▶ **WORK TASK**
Reproduce each of the rows below line for line, keeping every character unchanged.

MATERIAL PROVIDED Block Start

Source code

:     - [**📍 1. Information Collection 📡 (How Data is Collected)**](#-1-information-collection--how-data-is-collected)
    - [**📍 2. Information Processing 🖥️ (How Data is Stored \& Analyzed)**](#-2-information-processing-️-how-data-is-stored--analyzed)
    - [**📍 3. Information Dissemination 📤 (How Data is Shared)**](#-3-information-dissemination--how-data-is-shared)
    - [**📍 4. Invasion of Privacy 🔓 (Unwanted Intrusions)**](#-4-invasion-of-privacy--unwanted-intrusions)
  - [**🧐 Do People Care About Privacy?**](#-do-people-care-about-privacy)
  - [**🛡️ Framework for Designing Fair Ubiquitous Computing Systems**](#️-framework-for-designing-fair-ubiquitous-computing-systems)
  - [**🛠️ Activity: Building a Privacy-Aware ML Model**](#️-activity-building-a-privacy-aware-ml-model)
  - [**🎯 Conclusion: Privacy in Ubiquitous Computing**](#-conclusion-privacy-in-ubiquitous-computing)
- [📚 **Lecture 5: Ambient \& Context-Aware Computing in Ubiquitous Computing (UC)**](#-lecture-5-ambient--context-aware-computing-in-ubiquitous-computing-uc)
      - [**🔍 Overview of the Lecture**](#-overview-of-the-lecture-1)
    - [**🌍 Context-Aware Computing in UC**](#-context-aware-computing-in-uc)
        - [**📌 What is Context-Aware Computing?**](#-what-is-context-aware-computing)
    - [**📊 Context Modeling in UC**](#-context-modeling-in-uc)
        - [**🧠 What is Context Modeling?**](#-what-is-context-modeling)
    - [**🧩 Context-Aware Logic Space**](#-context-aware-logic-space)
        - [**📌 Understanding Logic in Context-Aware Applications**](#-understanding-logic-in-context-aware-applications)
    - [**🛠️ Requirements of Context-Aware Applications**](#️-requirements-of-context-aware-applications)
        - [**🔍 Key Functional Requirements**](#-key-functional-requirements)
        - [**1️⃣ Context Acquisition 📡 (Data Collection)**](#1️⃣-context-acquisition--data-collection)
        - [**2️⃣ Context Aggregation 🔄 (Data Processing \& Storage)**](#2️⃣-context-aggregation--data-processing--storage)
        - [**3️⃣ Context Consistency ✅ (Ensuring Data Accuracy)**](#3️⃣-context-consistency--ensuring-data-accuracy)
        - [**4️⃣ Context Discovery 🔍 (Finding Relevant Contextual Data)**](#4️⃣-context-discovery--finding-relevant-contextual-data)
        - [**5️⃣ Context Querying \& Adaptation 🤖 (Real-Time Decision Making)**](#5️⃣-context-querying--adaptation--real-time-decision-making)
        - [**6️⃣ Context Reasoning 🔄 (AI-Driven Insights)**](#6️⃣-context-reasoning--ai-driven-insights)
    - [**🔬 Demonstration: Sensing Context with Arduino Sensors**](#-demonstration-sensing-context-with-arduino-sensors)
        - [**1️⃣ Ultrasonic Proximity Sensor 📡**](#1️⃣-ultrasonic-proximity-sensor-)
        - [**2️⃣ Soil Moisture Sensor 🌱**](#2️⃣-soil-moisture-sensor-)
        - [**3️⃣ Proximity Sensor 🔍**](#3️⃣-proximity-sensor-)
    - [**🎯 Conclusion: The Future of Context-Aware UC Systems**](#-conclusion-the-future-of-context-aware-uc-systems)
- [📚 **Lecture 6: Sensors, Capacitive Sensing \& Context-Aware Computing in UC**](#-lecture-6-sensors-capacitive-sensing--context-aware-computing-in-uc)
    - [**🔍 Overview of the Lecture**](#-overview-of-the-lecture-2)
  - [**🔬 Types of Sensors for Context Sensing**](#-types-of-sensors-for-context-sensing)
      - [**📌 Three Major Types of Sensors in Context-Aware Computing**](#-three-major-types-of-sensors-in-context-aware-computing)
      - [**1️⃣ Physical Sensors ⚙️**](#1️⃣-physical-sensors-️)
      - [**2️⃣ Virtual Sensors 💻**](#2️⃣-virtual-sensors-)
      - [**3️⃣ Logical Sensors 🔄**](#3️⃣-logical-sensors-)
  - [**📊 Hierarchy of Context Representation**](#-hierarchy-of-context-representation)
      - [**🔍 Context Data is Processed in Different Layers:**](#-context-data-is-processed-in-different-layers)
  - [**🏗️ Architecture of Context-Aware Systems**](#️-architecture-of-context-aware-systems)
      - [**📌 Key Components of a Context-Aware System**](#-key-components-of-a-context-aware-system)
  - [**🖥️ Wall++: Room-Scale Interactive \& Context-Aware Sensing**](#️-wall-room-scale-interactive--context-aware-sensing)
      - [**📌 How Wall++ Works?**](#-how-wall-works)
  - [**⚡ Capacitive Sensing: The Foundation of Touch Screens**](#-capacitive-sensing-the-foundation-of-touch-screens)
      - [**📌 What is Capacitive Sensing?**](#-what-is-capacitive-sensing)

MATERIAL PROVIDED Block End

▶ **ANSWER BELOW**
Source code

:     - [**📍 1. Information Collection 📡 (How Data is Collected)**](#-1-information-collection--how-data-is-collected)
    - [**📍 2. Information Processing 🖥️ (How Data is Stored \& Analyzed)**](#-2-information-processing-️-how-data-is-stored--analyzed)
    - [**📍 3. Information Dissemination 📤 (How Data is Shared)**](#-3-information-dissemination--how-data-is-shared)
    - [**📍 4. Invasion of Privacy 🔓 (Unwanted Intrusions)**](#-4-invasion-of-privacy--unwanted-intrusions)
  - [**🧐 Do People Care About Privacy?**](#-do-people-care-about-privacy)
  - [**🛡️ Framework for Designing Fair Ubiquitous Computing Systems**](#️-framework-for-designing-fair-ubiquitous-computing-systems)
  - [**🛠️ Activity: Building a Privacy-Aware ML Model**](#️-activity-building-a-privacy-aware-ml-model)
  - [**🎯 Conclusion: Privacy in Ubiquitous Computing**](#-conclusion-privacy-in-ubiquitous-computing)
- [📚 **Lecture 5: Ambient \& Context-Aware Computing in Ubiquitous Computing (UC)**](#-lecture-5-ambient--context-aware-computing-in-ubiquitous-computing-uc)
      - [**🔍 Overview of the Lecture**](#-overview-of-the-lecture-1)
    - [**🌍 Context-Aware Computing in UC**](#-context-aware-computing-in-uc)
        - [**📌 What is Context-Aware Computing?**](#-what-is-context-aware-computing)
    - [**📊 Context Modeling in UC**](#-context-modeling-in-uc)
        - [**🧠 What is Context Modeling?**](#-what-is-context-modeling)
    - [**🧩 Context-Aware Logic Space**](#-context-aware-logic-space)
        - [**📌 Understanding Logic in Context-Aware Applications**](#-understanding-logic-in-context-aware-applications)
    - [**🛠️ Requirements of Context-Aware Applications**](#️-requirements-of-context-aware-applications)
        - [**🔍 Key Functional Requirements**](#-key-functional-requirements)
        - [**1️⃣ Context Acquisition 📡 (Data Collection)**](#1️⃣-context-acquisition--data-collection)
        - [**2️⃣ Context Aggregation 🔄 (Data Processing \& Storage)**](#2️⃣-context-aggregation--data-processing--storage)
        - [**3️⃣ Context Consistency ✅ (Ensuring Data Accuracy)**](#3️⃣-context-consistency--ensuring-data-accuracy)
        - [**4️⃣ Context Discovery 🔍 (Finding Relevant Contextual Data)**](#4️⃣-context-discovery--finding-relevant-contextual-data)
        - [**5️⃣ Context Querying \& Adaptation 🤖 (Real-Time Decision Making)**](#5️⃣-context-querying--adaptation--real-time-decision-making)
        - [**6️⃣ Context Reasoning 🔄 (AI-Driven Insights)**](#6️⃣-context-reasoning--ai-driven-insights)
    - [**🔬 Demonstration: Sensing Context with Arduino Sensors**](#-demonstration-sensing-context-with-arduino-sensors)
        - [**1️⃣ Ultrasonic Proximity Sensor 📡**](#1️⃣-ultrasonic-proximity-sensor-)
        - [**2️⃣ Soil Moisture Sensor 🌱**](#2️⃣-soil-moisture-sensor-)
        - [**3️⃣ Proximity Sensor 🔍**](#3️⃣-proximity-sensor-)
    - [**🎯 Conclusion: The Future of Context-Aware UC Systems**](#-conclusion-the-future-of-context-aware-uc-systems)
- [📚 **Lecture 6: Sensors, Capacitive Sensing \& Context-Aware Computing in UC**](#-lecture-6-sensors-capacitive-sensing--context-aware-computing-in-uc)
    - [**🔍 Overview of the Lecture**](#-overview-of-the-lecture-2)
  - [**🔬 Types of Sensors for Context Sensing**](#-types-of-sensors-for-context-sensing)
      - [**📌 Three Major Types of Sensors in Context-Aware Computing**](#-three-major-types-of-sensors-in-context-aware-computing)
      - [**1️⃣ Physical Sensors ⚙️**](#1️⃣-physical-sensors-️)
      - [**2️⃣ Virtual Sensors 💻**](#2️⃣-virtual-sensors-)
      - [**3️⃣ Logical Sensors 🔄**](#3️⃣-logical-sensors-)
  - [**📊 Hierarchy of Context Representation**](#-hierarchy-of-context-representation)
      - [**🔍 Context Data is Processed in Different Layers:**](#-context-data-is-processed-in-different-layers)
  - [**🏗️ Architecture of Context-Aware Systems**](#️-architecture-of-context-aware-systems)
      - [**📌 Key Components of a Context-Aware System**](#-key-components-of-a-context-aware-system)
  - [**🖥️ Wall++: Room-Scale Interactive \& Context-Aware Sensing**](#️-wall-room-scale-interactive--context-aware-sensing)
      - [**📌 How Wall++ Works?**](#-how-wall-works)
  - [**⚡ Capacitive Sensing: The Foundation of Touch Screens**](#-capacitive-sensing-the-foundation-of-touch-screens)
      - [**📌 What is Capacitive Sensing?**](#-what-is-capacitive-sensing)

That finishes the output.